-- RECORD EXCERPTS follows --

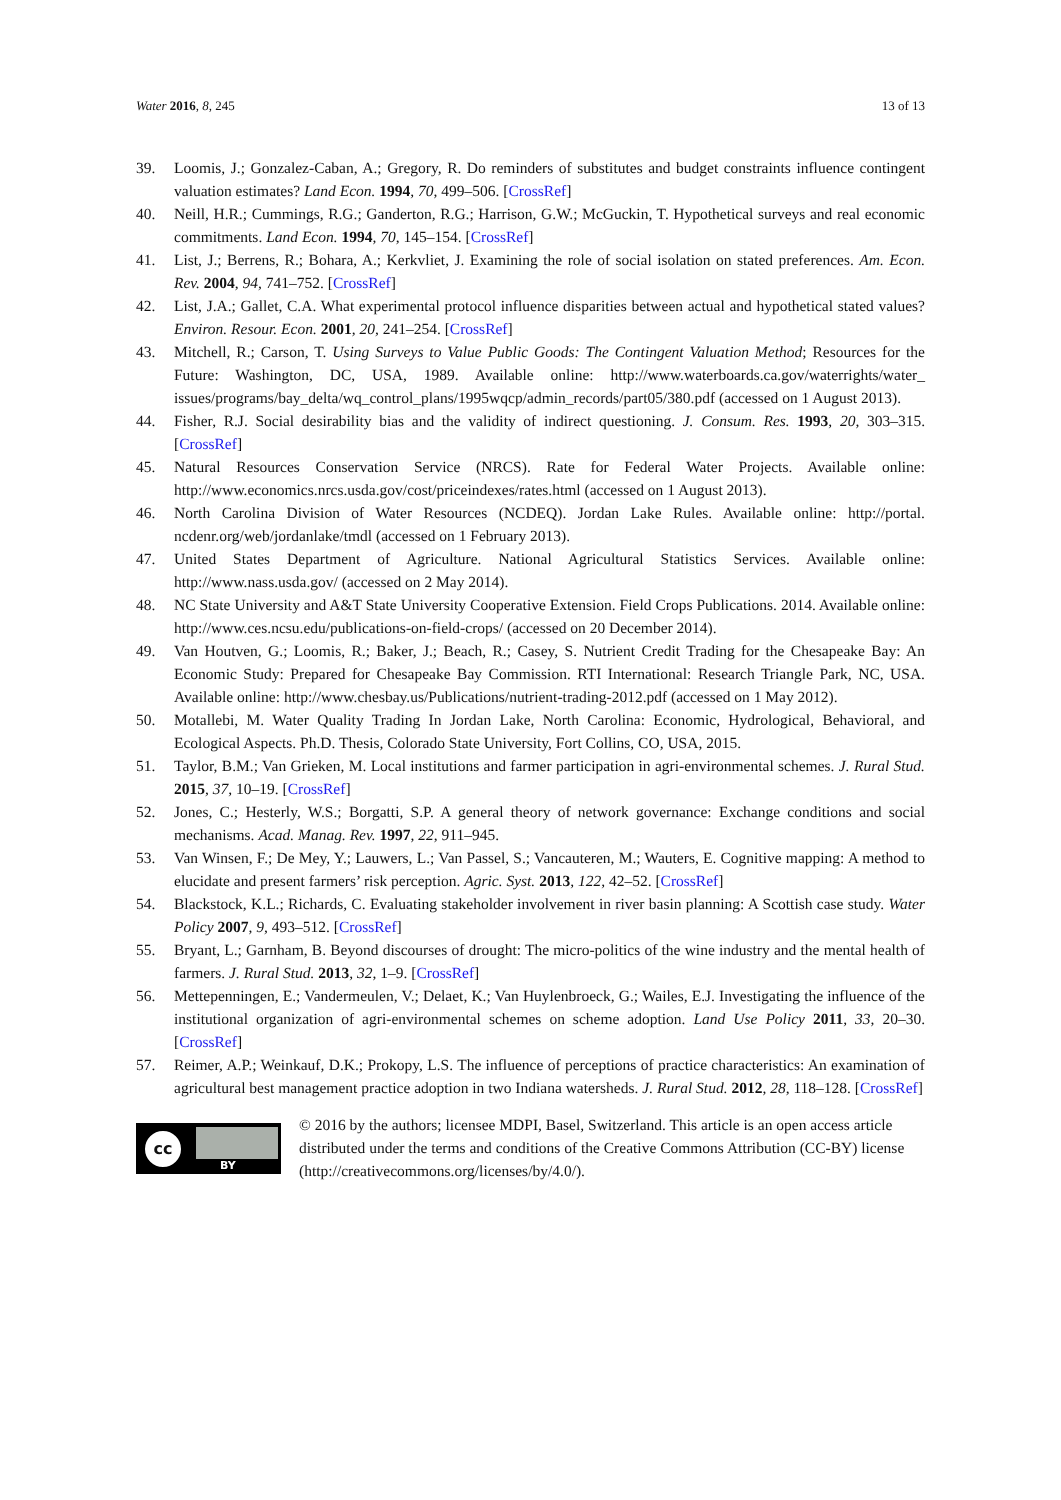Water 2016, 8, 245 13 of 13
39. Loomis, J.; Gonzalez-Caban, A.; Gregory, R. Do reminders of substitutes and budget constraints influence contingent valuation estimates? Land Econ. 1994, 70, 499–506. [CrossRef]
40. Neill, H.R.; Cummings, R.G.; Ganderton, R.G.; Harrison, G.W.; McGuckin, T. Hypothetical surveys and real economic commitments. Land Econ. 1994, 70, 145–154. [CrossRef]
41. List, J.; Berrens, R.; Bohara, A.; Kerkvliet, J. Examining the role of social isolation on stated preferences. Am. Econ. Rev. 2004, 94, 741–752. [CrossRef]
42. List, J.A.; Gallet, C.A. What experimental protocol influence disparities between actual and hypothetical stated values? Environ. Resour. Econ. 2001, 20, 241–254. [CrossRef]
43. Mitchell, R.; Carson, T. Using Surveys to Value Public Goods: The Contingent Valuation Method; Resources for the Future: Washington, DC, USA, 1989. Available online: http://www.waterboards.ca.gov/waterrights/water_ issues/programs/bay_delta/wq_control_plans/1995wqcp/admin_records/part05/380.pdf (accessed on 1 August 2013).
44. Fisher, R.J. Social desirability bias and the validity of indirect questioning. J. Consum. Res. 1993, 20, 303–315. [CrossRef]
45. Natural Resources Conservation Service (NRCS). Rate for Federal Water Projects. Available online: http://www.economics.nrcs.usda.gov/cost/priceindexes/rates.html (accessed on 1 August 2013).
46. North Carolina Division of Water Resources (NCDEQ). Jordan Lake Rules. Available online: http://portal. ncdenr.org/web/jordanlake/tmdl (accessed on 1 February 2013).
47. United States Department of Agriculture. National Agricultural Statistics Services. Available online: http://www.nass.usda.gov/ (accessed on 2 May 2014).
48. NC State University and A&T State University Cooperative Extension. Field Crops Publications. 2014. Available online: http://www.ces.ncsu.edu/publications-on-field-crops/ (accessed on 20 December 2014).
49. Van Houtven, G.; Loomis, R.; Baker, J.; Beach, R.; Casey, S. Nutrient Credit Trading for the Chesapeake Bay: An Economic Study: Prepared for Chesapeake Bay Commission. RTI International: Research Triangle Park, NC, USA. Available online: http://www.chesbay.us/Publications/nutrient-trading-2012.pdf (accessed on 1 May 2012).
50. Motallebi, M. Water Quality Trading In Jordan Lake, North Carolina: Economic, Hydrological, Behavioral, and Ecological Aspects. Ph.D. Thesis, Colorado State University, Fort Collins, CO, USA, 2015.
51. Taylor, B.M.; Van Grieken, M. Local institutions and farmer participation in agri-environmental schemes. J. Rural Stud. 2015, 37, 10–19. [CrossRef]
52. Jones, C.; Hesterly, W.S.; Borgatti, S.P. A general theory of network governance: Exchange conditions and social mechanisms. Acad. Manag. Rev. 1997, 22, 911–945.
53. Van Winsen, F.; De Mey, Y.; Lauwers, L.; Van Passel, S.; Vancauteren, M.; Wauters, E. Cognitive mapping: A method to elucidate and present farmers’ risk perception. Agric. Syst. 2013, 122, 42–52. [CrossRef]
54. Blackstock, K.L.; Richards, C. Evaluating stakeholder involvement in river basin planning: A Scottish case study. Water Policy 2007, 9, 493–512. [CrossRef]
55. Bryant, L.; Garnham, B. Beyond discourses of drought: The micro-politics of the wine industry and the mental health of farmers. J. Rural Stud. 2013, 32, 1–9. [CrossRef]
56. Mettepenningen, E.; Vandermeulen, V.; Delaet, K.; Van Huylenbroeck, G.; Wailes, E.J. Investigating the influence of the institutional organization of agri-environmental schemes on scheme adoption. Land Use Policy 2011, 33, 20–30. [CrossRef]
57. Reimer, A.P.; Weinkauf, D.K.; Prokopy, L.S. The influence of perceptions of practice characteristics: An examination of agricultural best management practice adoption in two Indiana watersheds. J. Rural Stud. 2012, 28, 118–128. [CrossRef]
cc
BY
© 2016 by the authors; licensee MDPI, Basel, Switzerland. This article is an open access article distributed under the terms and conditions of the Creative Commons Attribution (CC-BY) license (http://creativecommons.org/licenses/by/4.0/).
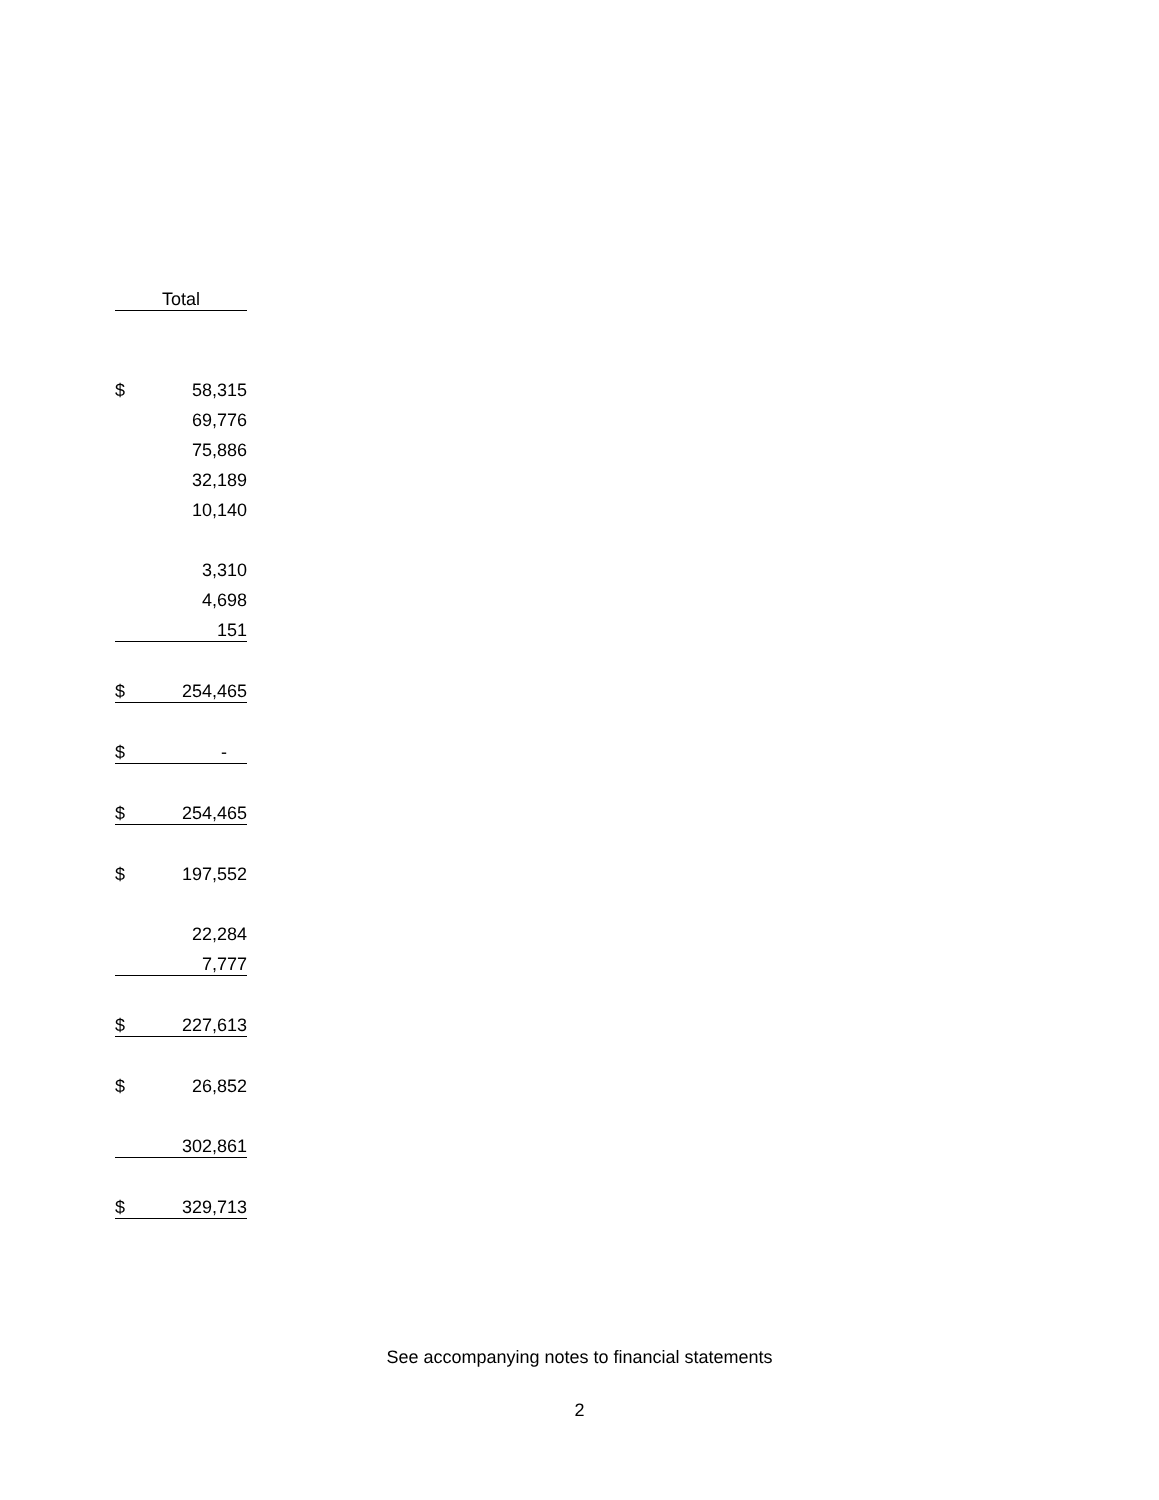| Total | |
| --- | --- |
| $ | 58,315 |
| | 69,776 |
| | 75,886 |
| | 32,189 |
| | 10,140 |
| | 3,310 |
| | 4,698 |
| | 151 |
| $ | 254,465 |
| $ | - |
| $ | 254,465 |
| $ | 197,552 |
| | 22,284 |
| | 7,777 |
| $ | 227,613 |
| $ | 26,852 |
| | 302,861 |
| $ | 329,713 |
See accompanying notes to financial statements
2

-- RECORD EXCERPTS concluded --

● WORK ITEM: What's needed here is an exact repeat of all the records above, pictures excluded.

● RESULT FOR THIS TASK:
Water 2016, 8, 245 13 of 13
39. Loomis, J.; Gonzalez-Caban, A.; Gregory, R. Do reminders of substitutes and budget constraints influence contingent valuation estimates? Land Econ. 1994, 70, 499–506. [CrossRef]
40. Neill, H.R.; Cummings, R.G.; Ganderton, R.G.; Harrison, G.W.; McGuckin, T. Hypothetical surveys and real economic commitments. Land Econ. 1994, 70, 145–154. [CrossRef]
41. List, J.; Berrens, R.; Bohara, A.; Kerkvliet, J. Examining the role of social isolation on stated preferences. Am. Econ. Rev. 2004, 94, 741–752. [CrossRef]
42. List, J.A.; Gallet, C.A. What experimental protocol influence disparities between actual and hypothetical stated values? Environ. Resour. Econ. 2001, 20, 241–254. [CrossRef]
43. Mitchell, R.; Carson, T. Using Surveys to Value Public Goods: The Contingent Valuation Method; Resources for the Future: Washington, DC, USA, 1989. Available online: http://www.waterboards.ca.gov/waterrights/water_ issues/programs/bay_delta/wq_control_plans/1995wqcp/admin_records/part05/380.pdf (accessed on 1 August 2013).
44. Fisher, R.J. Social desirability bias and the validity of indirect questioning. J. Consum. Res. 1993, 20, 303–315. [CrossRef]
45. Natural Resources Conservation Service (NRCS). Rate for Federal Water Projects. Available online: http://www.economics.nrcs.usda.gov/cost/priceindexes/rates.html (accessed on 1 August 2013).
46. North Carolina Division of Water Resources (NCDEQ). Jordan Lake Rules. Available online: http://portal. ncdenr.org/web/jordanlake/tmdl (accessed on 1 February 2013).
47. United States Department of Agriculture. National Agricultural Statistics Services. Available online: http://www.nass.usda.gov/ (accessed on 2 May 2014).
48. NC State University and A&T State University Cooperative Extension. Field Crops Publications. 2014. Available online: http://www.ces.ncsu.edu/publications-on-field-crops/ (accessed on 20 December 2014).
49. Van Houtven, G.; Loomis, R.; Baker, J.; Beach, R.; Casey, S. Nutrient Credit Trading for the Chesapeake Bay: An Economic Study: Prepared for Chesapeake Bay Commission. RTI International: Research Triangle Park, NC, USA. Available online: http://www.chesbay.us/Publications/nutrient-trading-2012.pdf (accessed on 1 May 2012).
50. Motallebi, M. Water Quality Trading In Jordan Lake, North Carolina: Economic, Hydrological, Behavioral, and Ecological Aspects. Ph.D. Thesis, Colorado State University, Fort Collins, CO, USA, 2015.
51. Taylor, B.M.; Van Grieken, M. Local institutions and farmer participation in agri-environmental schemes. J. Rural Stud. 2015, 37, 10–19. [CrossRef]
52. Jones, C.; Hesterly, W.S.; Borgatti, S.P. A general theory of network governance: Exchange conditions and social mechanisms. Acad. Manag. Rev. 1997, 22, 911–945.
53. Van Winsen, F.; De Mey, Y.; Lauwers, L.; Van Passel, S.; Vancauteren, M.; Wauters, E. Cognitive mapping: A method to elucidate and present farmers’ risk perception. Agric. Syst. 2013, 122, 42–52. [CrossRef]
54. Blackstock, K.L.; Richards, C. Evaluating stakeholder involvement in river basin planning: A Scottish case study. Water Policy 2007, 9, 493–512. [CrossRef]
55. Bryant, L.; Garnham, B. Beyond discourses of drought: The micro-politics of the wine industry and the mental health of farmers. J. Rural Stud. 2013, 32, 1–9. [CrossRef]
56. Mettepenningen, E.; Vandermeulen, V.; Delaet, K.; Van Huylenbroeck, G.; Wailes, E.J. Investigating the influence of the institutional organization of agri-environmental schemes on scheme adoption. Land Use Policy 2011, 33, 20–30. [CrossRef]
57. Reimer, A.P.; Weinkauf, D.K.; Prokopy, L.S. The influence of perceptions of practice characteristics: An examination of agricultural best management practice adoption in two Indiana watersheds. J. Rural Stud. 2012, 28, 118–128. [CrossRef]
cc
BY
© 2016 by the authors; licensee MDPI, Basel, Switzerland. This article is an open access article distributed under the terms and conditions of the Creative Commons Attribution (CC-BY) license (http://creativecommons.org/licenses/by/4.0/).
| Total | |
| --- | --- |
| $ | 58,315 |
| | 69,776 |
| | 75,886 |
| | 32,189 |
| | 10,140 |
| | 3,310 |
| | 4,698 |
| | 151 |
| $ | 254,465 |
| $ | - |
| $ | 254,465 |
| $ | 197,552 |
| | 22,284 |
| | 7,777 |
| $ | 227,613 |
| $ | 26,852 |
| | 302,861 |
| $ | 329,713 |
See accompanying notes to financial statements
2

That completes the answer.